Negative pagination values fail with `negative_pagination`. Non-numeric values fail with `invalid_pagination`.

## Regex

Regex is an opt-in capability. The field must allow regex values. The adapter must allow regex SQL generation.

```rust
use restqs::{Field, FieldCatalog, FilterOp, ValueKind, parse};

let email = Field::new("email", "users.email", ValueKind::Text) ?.allow_regex();
let catalog = FieldCatalog::new().allow(email) ?;
let query = parse("email=/@example.com$/i", & catalog) ?;

assert_eq!(query.filters()[0].op(), FilterOp::Regex);
# Ok::<(), restqs::RqsError>(())
```

Regex support differs across databases. Keep it off for public endpoints until the repository adapter has clear dialect
rules and cost limits.

## Error Codes

`RqsError::error_code()` gives stable strings for API responses and tests. The display text is safe for logs and public
responses. It names the failure class without echoing the raw query string.
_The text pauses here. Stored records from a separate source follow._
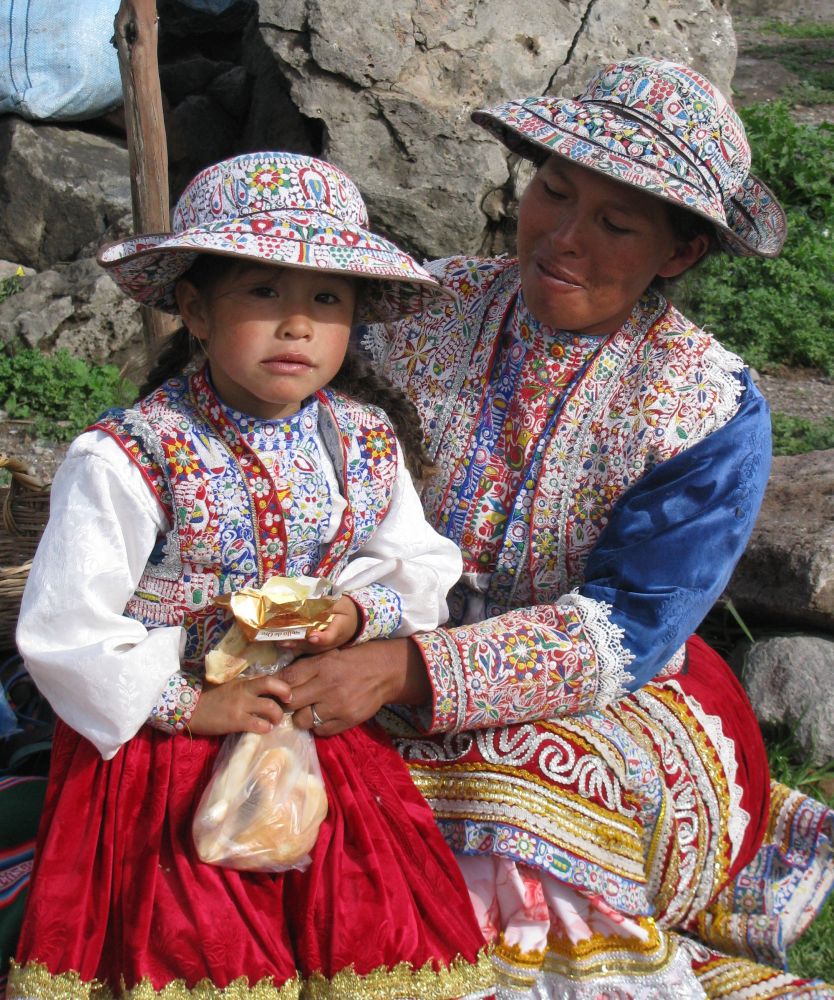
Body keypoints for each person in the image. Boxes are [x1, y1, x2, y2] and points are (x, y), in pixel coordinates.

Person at [278, 58, 834, 997]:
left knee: (523, 787)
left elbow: (627, 625)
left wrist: (410, 670)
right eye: (554, 191)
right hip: (358, 644)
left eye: (615, 224)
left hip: (609, 699)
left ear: (680, 253)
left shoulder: (702, 405)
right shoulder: (410, 310)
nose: (563, 238)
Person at [8, 152, 495, 999]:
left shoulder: (362, 438)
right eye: (264, 294)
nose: (298, 326)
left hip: (310, 724)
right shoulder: (132, 454)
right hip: (167, 746)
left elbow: (417, 560)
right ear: (194, 308)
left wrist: (352, 613)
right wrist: (192, 706)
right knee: (195, 937)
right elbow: (67, 626)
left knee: (360, 913)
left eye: (327, 300)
| Code                      | Meaning                                         |
|---------------------------|-------------------------------------------------|
| `invalid_field_name`      | Field syntax was empty or invalid               |
| `unknown_field`           | Public field was not in the catalog             |
| `invalid_value`           | Value did not match the catalog type            |
| `regex_disabled`          | Regex was used on a field that did not allow it |
| `text_search_unsupported` | `$text=` was requested                          |
| `duplicate_filter`        | Same field and operator appeared twice          |
| `limit_too_large`         | Requested `limit` exceeded parser config        |
| `too_many_parameters`     | Query had more parameters than allowed          |
| `too_many_list_items`     | List had more items than allowed                |

Services can map these codes to HTTP 400 responses. Authorization failures belong in application code, not in RestQS.